Stored data START

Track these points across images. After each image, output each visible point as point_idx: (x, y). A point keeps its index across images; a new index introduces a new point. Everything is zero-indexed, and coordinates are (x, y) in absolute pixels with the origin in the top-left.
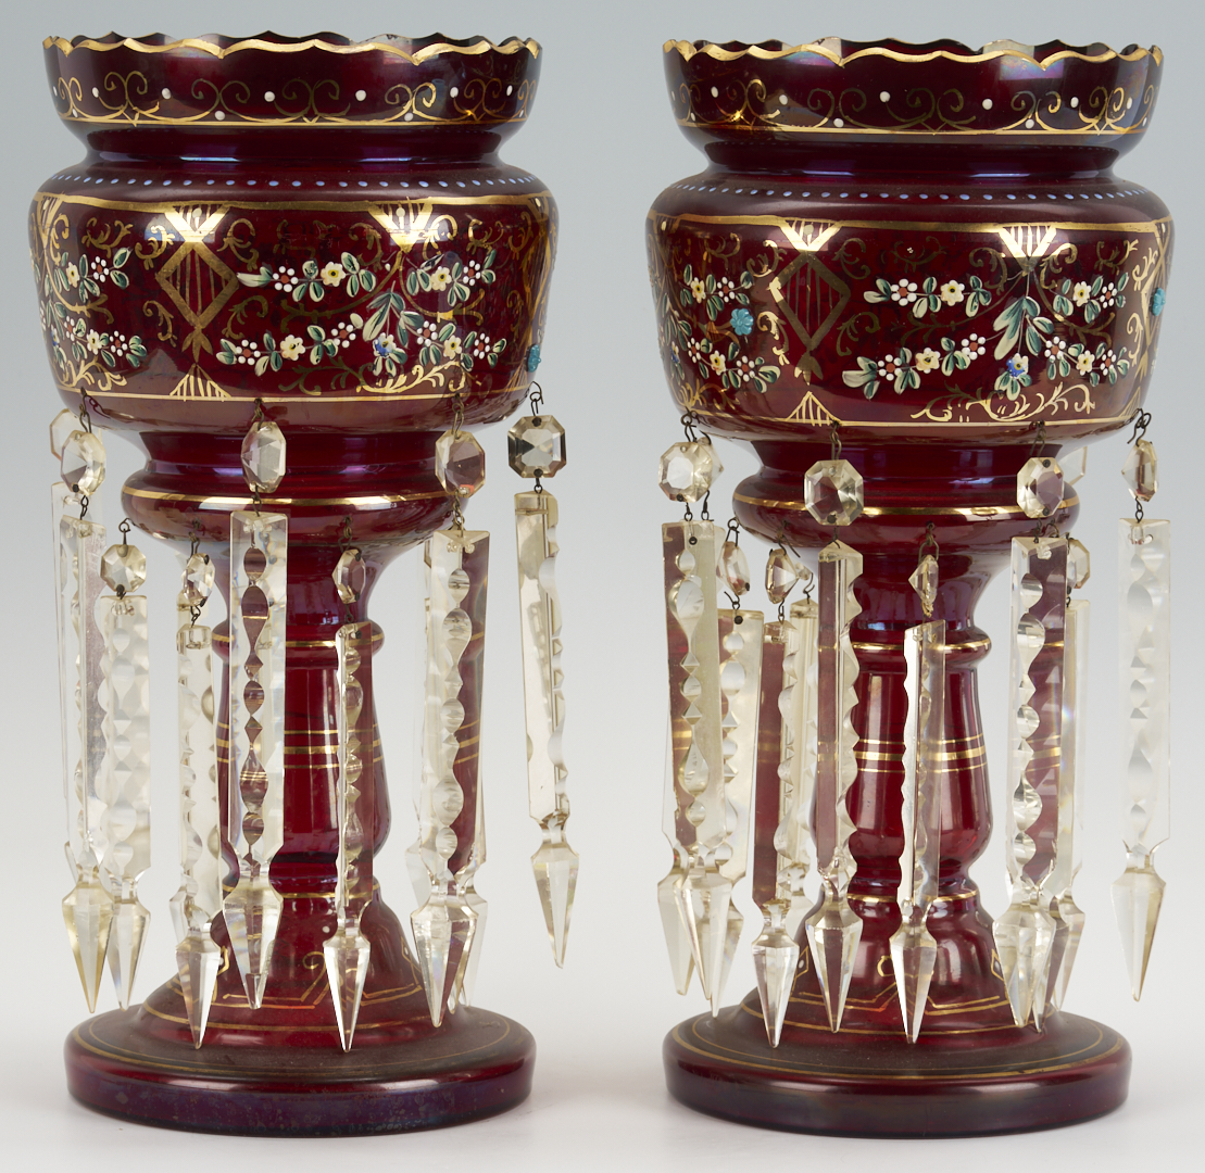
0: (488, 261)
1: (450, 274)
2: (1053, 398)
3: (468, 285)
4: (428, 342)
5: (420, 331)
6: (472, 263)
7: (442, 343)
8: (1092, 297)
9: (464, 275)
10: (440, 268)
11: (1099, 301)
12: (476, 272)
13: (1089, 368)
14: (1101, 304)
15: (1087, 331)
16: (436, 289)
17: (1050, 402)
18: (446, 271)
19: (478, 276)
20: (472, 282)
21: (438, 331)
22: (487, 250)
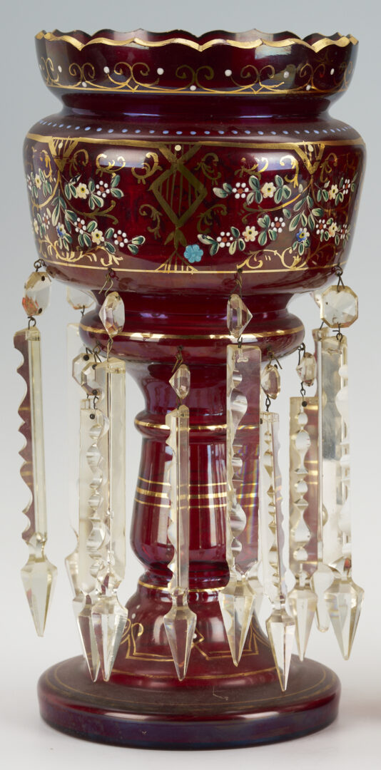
0: (114, 183)
1: (87, 188)
3: (101, 196)
4: (81, 232)
5: (76, 224)
6: (101, 183)
7: (90, 233)
9: (97, 190)
10: (80, 184)
12: (105, 189)
16: (80, 197)
18: (84, 186)
19: (108, 191)
20: (104, 195)
21: (86, 224)
22: (111, 175)
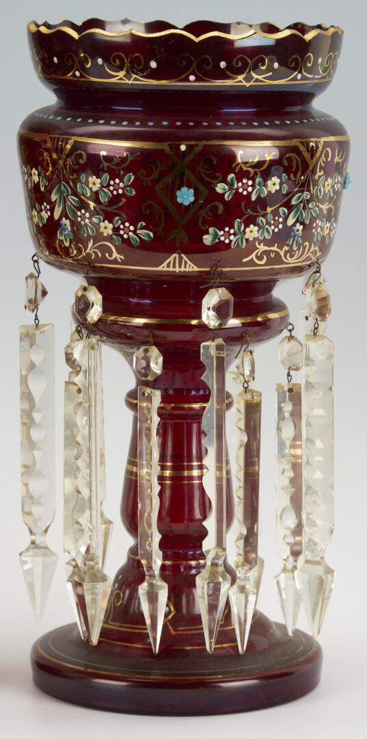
2: (89, 248)
8: (103, 187)
11: (109, 190)
13: (110, 232)
14: (112, 192)
15: (104, 208)
17: (88, 251)
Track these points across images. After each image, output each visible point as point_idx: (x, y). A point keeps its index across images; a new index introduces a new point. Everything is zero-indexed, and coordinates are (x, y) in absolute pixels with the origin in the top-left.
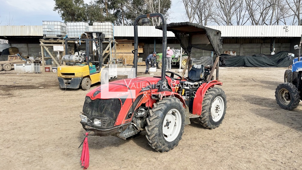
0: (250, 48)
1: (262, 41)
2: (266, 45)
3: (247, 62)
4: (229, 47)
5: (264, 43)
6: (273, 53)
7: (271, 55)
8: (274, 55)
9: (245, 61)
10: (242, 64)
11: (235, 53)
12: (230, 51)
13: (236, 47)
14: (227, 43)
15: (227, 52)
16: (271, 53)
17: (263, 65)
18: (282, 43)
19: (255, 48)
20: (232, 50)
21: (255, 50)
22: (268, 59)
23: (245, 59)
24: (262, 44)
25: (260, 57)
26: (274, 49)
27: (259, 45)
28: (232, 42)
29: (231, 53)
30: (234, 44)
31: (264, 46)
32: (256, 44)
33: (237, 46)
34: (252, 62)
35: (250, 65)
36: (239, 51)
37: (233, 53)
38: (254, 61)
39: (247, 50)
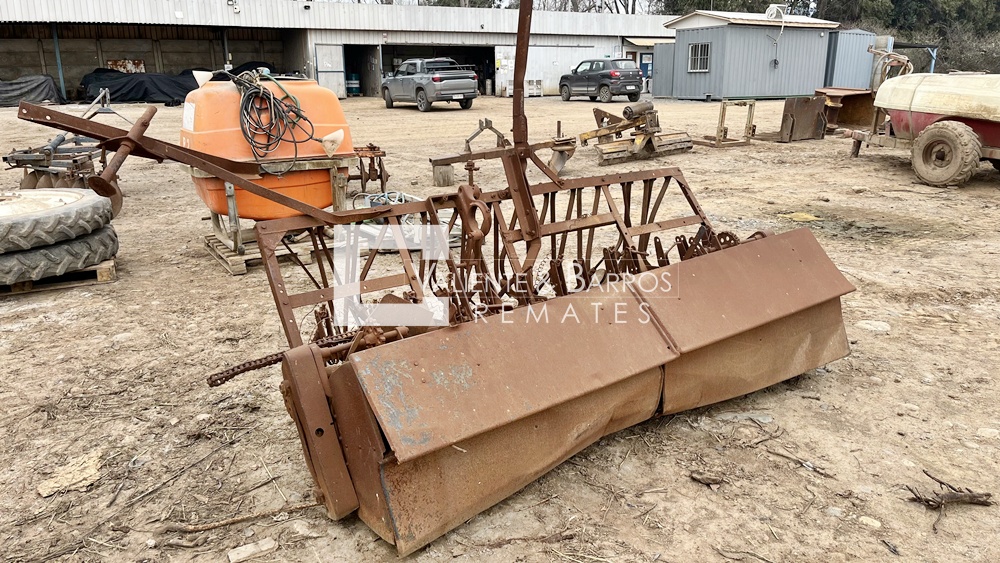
0: (180, 52)
3: (152, 89)
4: (122, 49)
5: (217, 38)
6: (228, 67)
12: (125, 60)
13: (142, 49)
14: (113, 38)
15: (115, 63)
18: (261, 42)
19: (195, 52)
20: (132, 56)
21: (197, 58)
24: (211, 40)
26: (229, 56)
27: (205, 46)
28: (127, 37)
29: (131, 67)
30: (135, 41)
31: (217, 48)
32: (196, 43)
33: (145, 46)
36: (151, 61)
37: (137, 65)
39: (175, 57)
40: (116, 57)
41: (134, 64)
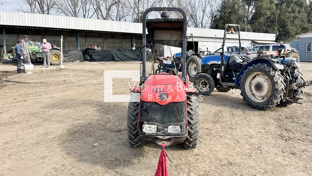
0: (112, 43)
1: (122, 37)
2: (126, 40)
3: (115, 56)
4: (93, 41)
5: (124, 38)
6: (134, 48)
7: (132, 50)
8: (135, 50)
9: (114, 55)
10: (111, 59)
11: (100, 47)
12: (94, 45)
14: (91, 37)
15: (91, 46)
16: (132, 48)
17: (129, 59)
18: (138, 40)
19: (117, 43)
21: (117, 45)
22: (132, 53)
23: (113, 54)
24: (122, 39)
25: (124, 52)
26: (135, 45)
27: (120, 41)
28: (95, 36)
29: (96, 48)
30: (98, 38)
31: (124, 42)
32: (118, 39)
33: (101, 40)
34: (119, 56)
35: (119, 59)
36: (103, 46)
37: (98, 47)
38: (121, 56)
39: (110, 44)
40: (91, 44)
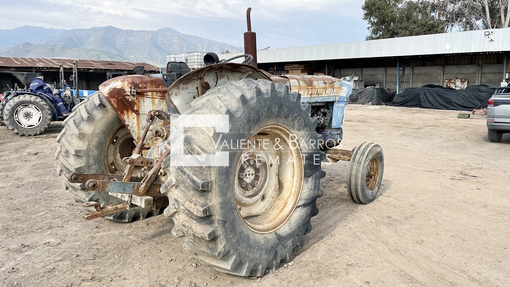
0: (495, 73)
4: (457, 72)
6: (504, 84)
12: (457, 79)
13: (469, 72)
14: (454, 64)
15: (450, 80)
20: (462, 76)
28: (462, 63)
30: (466, 66)
33: (471, 70)
36: (473, 79)
37: (462, 82)
39: (491, 77)
40: (452, 77)
41: (461, 82)
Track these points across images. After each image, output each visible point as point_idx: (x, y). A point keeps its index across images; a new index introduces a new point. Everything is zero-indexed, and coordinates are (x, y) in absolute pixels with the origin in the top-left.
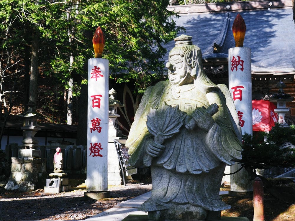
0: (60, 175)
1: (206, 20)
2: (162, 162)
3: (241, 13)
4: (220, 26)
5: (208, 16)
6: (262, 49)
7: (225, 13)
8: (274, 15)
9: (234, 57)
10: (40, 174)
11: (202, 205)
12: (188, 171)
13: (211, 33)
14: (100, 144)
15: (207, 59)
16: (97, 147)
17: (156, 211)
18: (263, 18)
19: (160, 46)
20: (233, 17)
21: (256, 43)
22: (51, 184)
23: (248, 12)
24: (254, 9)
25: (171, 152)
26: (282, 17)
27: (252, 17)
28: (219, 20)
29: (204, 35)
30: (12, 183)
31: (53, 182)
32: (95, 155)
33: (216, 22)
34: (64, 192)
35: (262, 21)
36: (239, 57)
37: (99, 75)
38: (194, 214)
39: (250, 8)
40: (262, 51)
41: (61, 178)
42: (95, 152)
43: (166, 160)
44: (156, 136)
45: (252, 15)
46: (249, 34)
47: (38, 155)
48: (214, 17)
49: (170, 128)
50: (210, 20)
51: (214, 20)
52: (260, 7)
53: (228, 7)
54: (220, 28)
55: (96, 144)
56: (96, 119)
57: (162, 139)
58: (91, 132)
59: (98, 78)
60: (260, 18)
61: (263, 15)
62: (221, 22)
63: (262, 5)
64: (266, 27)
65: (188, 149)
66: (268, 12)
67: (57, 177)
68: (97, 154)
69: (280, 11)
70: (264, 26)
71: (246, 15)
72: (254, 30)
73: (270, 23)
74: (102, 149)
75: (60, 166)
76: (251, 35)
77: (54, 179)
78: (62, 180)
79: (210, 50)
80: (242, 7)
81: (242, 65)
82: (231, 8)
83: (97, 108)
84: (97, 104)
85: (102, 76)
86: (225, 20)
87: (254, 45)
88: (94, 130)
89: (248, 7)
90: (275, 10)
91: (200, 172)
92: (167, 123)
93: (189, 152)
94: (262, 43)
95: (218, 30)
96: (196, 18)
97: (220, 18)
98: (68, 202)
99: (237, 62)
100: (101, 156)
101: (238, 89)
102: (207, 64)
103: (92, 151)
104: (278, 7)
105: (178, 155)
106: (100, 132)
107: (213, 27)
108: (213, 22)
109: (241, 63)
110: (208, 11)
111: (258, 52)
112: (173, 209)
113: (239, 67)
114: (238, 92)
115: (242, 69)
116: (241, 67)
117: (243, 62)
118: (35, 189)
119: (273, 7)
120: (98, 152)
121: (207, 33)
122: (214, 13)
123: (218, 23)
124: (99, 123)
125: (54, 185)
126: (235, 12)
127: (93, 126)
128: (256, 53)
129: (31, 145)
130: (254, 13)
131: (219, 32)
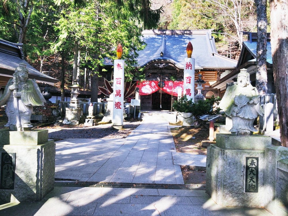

Stored data END

● **About this exercise**: Looking at the data above, write out exactly the lines that start at the one containing "50: (210, 20)" and end at the one containing "117: (243, 62)"; include both and nothing beyond.

● **Answer box**:
50: (210, 20)
51: (214, 20)
52: (260, 7)
53: (228, 7)
54: (220, 28)
55: (96, 144)
56: (96, 119)
57: (162, 139)
58: (91, 132)
59: (98, 78)
60: (260, 18)
61: (263, 15)
62: (221, 22)
63: (262, 5)
64: (266, 27)
65: (188, 149)
66: (268, 12)
67: (57, 177)
68: (97, 154)
69: (280, 11)
70: (264, 26)
71: (246, 15)
72: (254, 30)
73: (270, 23)
74: (102, 149)
75: (60, 166)
76: (251, 35)
77: (54, 179)
78: (62, 180)
79: (210, 50)
80: (242, 7)
81: (242, 65)
82: (231, 8)
83: (97, 108)
84: (97, 104)
85: (102, 76)
86: (225, 20)
87: (254, 45)
88: (94, 130)
89: (248, 7)
90: (275, 10)
91: (200, 172)
92: (167, 123)
93: (189, 152)
94: (262, 43)
95: (218, 30)
96: (196, 18)
97: (220, 18)
98: (68, 202)
99: (237, 62)
100: (101, 156)
101: (238, 89)
102: (207, 64)
103: (92, 151)
104: (278, 7)
105: (178, 155)
106: (100, 132)
107: (213, 27)
108: (213, 22)
109: (241, 63)
110: (208, 11)
111: (258, 52)
112: (173, 209)
113: (239, 67)
114: (238, 92)
115: (242, 69)
116: (241, 67)
117: (243, 62)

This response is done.